• _Selected excerpt_

▼▼▼

March 26, 2004
LLCs: What We Really Need to Know
Posted by Gordon Smith

Bainbridge. Hobbs. Ribstein. All blogging about limited liability companies. Not surprisingly, some of their thoughts are pretty provocative. Steve Bainbridge wants to abolish veil piercing in limited liability companies (and everywhere else!). Bill Hobbs is reporting increased usage of LLCs in Texas (and in many other states). His point in collecting this data: "The data from Texas gives further creedence to the notion that the federal government's monthly Employer Survey, which focuses on large corporations, is not providing an accurate picture of job growth in America today." And Larry Ribstein wonders "why are there still corporations?" While I value all of these commentators and their contributions to our understanding of LLCs, let me tell you the law professor's dirty little secret about the law governing LLCs: it's boring.

▲▲▲

• _Dataset content_
▼▼▼

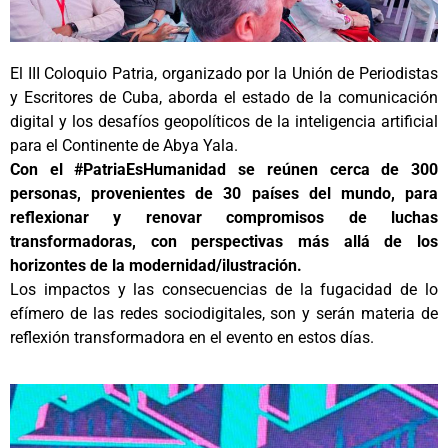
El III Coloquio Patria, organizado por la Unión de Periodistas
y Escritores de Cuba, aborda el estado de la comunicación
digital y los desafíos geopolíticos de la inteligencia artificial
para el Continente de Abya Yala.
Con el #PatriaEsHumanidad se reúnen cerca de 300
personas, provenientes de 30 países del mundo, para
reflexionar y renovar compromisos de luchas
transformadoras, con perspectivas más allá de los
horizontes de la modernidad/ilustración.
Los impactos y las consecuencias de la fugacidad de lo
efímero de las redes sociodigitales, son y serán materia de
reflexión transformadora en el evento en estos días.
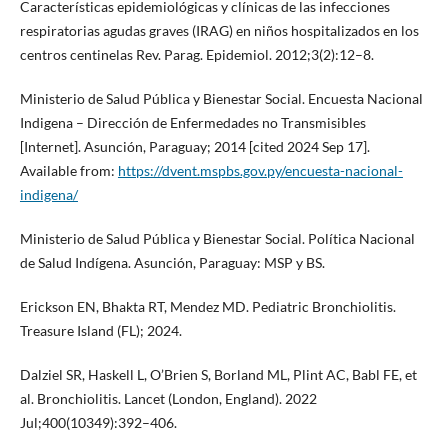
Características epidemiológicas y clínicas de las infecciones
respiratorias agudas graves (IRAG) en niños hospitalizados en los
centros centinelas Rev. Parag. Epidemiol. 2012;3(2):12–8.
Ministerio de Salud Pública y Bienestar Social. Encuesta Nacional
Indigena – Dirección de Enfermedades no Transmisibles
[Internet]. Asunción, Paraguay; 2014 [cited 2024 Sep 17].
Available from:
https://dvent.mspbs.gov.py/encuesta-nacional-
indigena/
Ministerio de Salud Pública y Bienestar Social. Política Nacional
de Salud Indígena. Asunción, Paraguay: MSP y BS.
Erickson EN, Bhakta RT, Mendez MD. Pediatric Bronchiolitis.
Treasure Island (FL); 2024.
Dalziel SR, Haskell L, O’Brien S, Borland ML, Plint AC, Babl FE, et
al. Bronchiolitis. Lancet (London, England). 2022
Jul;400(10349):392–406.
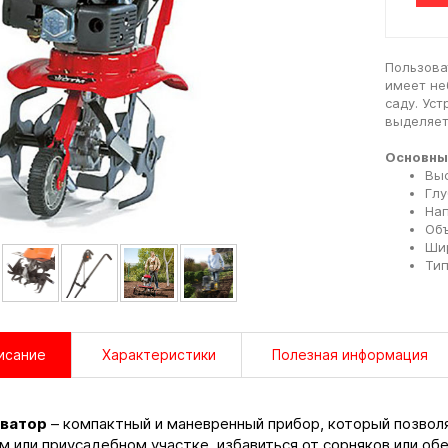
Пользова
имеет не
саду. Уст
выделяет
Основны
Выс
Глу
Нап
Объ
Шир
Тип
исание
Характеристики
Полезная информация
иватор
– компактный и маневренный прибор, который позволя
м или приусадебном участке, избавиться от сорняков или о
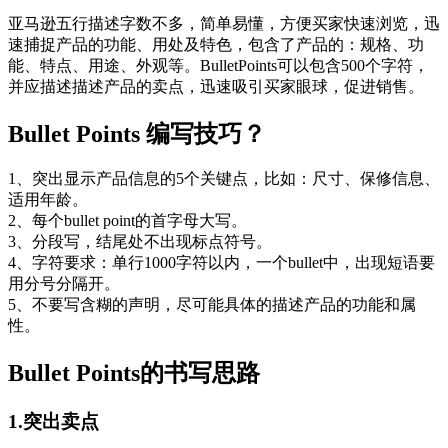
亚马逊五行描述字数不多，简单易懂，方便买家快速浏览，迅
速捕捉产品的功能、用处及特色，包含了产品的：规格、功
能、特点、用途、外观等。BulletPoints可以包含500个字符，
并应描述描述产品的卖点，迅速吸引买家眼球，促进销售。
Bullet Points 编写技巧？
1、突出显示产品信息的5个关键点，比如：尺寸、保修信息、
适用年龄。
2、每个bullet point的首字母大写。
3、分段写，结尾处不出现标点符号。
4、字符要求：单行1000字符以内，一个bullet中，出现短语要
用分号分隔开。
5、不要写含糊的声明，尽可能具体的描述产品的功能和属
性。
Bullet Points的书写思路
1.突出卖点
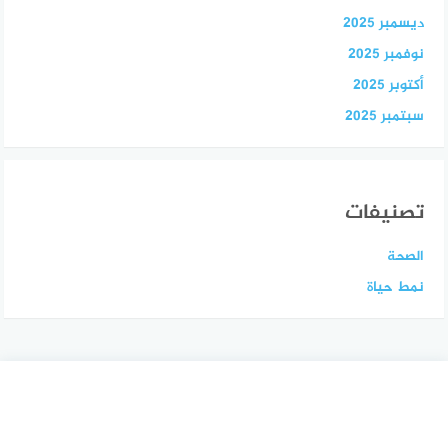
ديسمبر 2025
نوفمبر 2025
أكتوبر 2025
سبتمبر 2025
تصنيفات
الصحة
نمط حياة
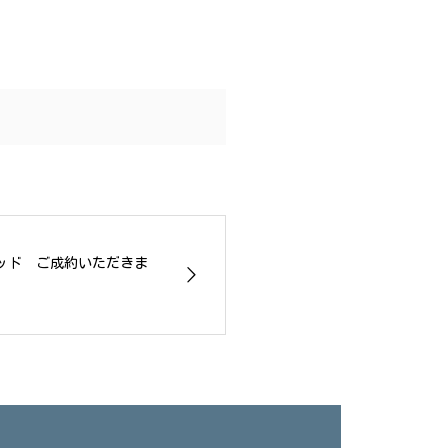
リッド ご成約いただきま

▲▲▲
▼▼▼

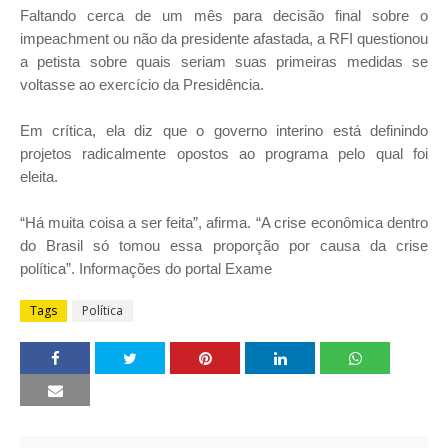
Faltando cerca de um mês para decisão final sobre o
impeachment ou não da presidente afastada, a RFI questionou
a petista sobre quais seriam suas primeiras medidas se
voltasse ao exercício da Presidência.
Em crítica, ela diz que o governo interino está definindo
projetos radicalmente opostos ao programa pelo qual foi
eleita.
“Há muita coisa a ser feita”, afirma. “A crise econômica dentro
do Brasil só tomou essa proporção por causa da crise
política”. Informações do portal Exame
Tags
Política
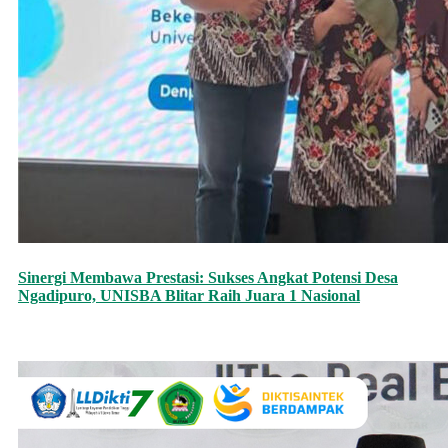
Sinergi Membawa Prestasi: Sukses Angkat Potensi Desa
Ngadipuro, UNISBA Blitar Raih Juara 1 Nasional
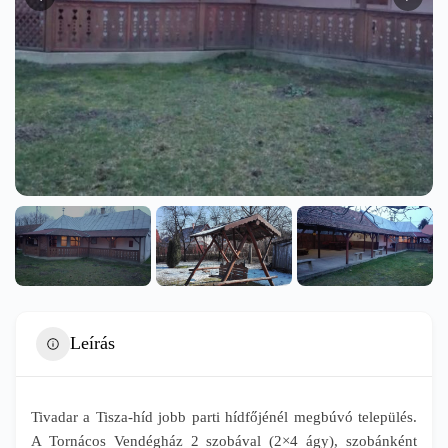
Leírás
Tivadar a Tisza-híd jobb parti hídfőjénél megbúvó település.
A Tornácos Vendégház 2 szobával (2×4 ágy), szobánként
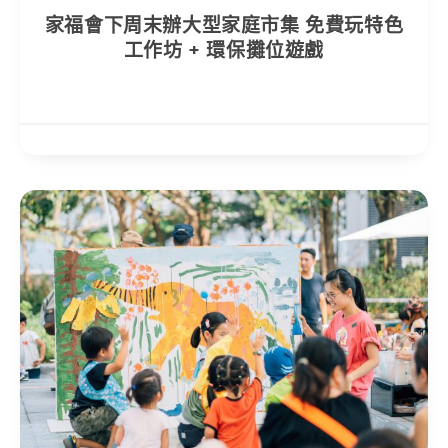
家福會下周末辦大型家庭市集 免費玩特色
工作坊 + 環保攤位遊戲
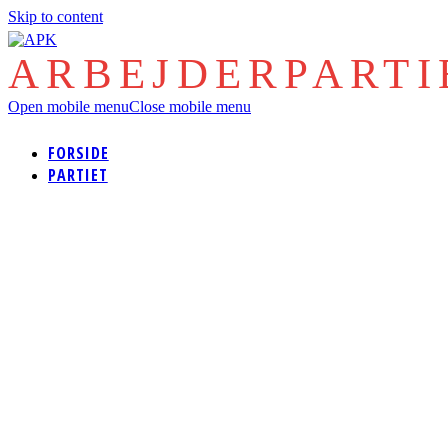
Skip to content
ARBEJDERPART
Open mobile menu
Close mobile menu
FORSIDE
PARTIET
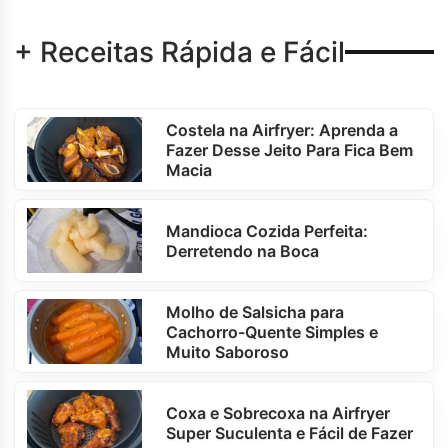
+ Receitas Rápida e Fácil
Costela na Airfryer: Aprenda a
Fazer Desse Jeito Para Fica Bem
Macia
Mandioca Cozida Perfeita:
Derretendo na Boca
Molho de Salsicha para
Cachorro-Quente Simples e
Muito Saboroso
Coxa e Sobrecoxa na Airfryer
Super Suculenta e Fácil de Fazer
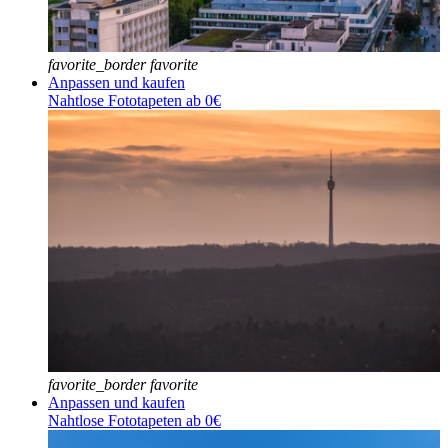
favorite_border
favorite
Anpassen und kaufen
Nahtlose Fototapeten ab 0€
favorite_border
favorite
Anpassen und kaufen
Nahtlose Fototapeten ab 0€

▲▲▲

• _What the task requires_
Continue the blog post about limited liability companies from its last sentence, in the same voice.

• _Written answer_
When I started teaching in the early 1990s, many of us were wondering whether LLCs would work a revolution in the law of business organizations. By and large, their effect on legal doctrine has been almost invisible. (This is known as an invitation to Larry Ribstein to prove me wrong.) As Bill is attempting to quantify and as Larry's comment implicitly acknowledges, the most important effect of LLCs is not doctrinal, but practical. People love this business form. What we really need to know about LLCs is how people are structuring their relationships. As I have suggested elsewhere, this sort of scholarship has been taken over by financial economists, and lawyers would do everyone a service by taking it back.

P.S. Message to Bill: How about a link for Venturpreneur on HobbsOnline? I know just the place: under "Business Blogs" with Business Pundit, Professor Bainbridge, Venture Blog, etc.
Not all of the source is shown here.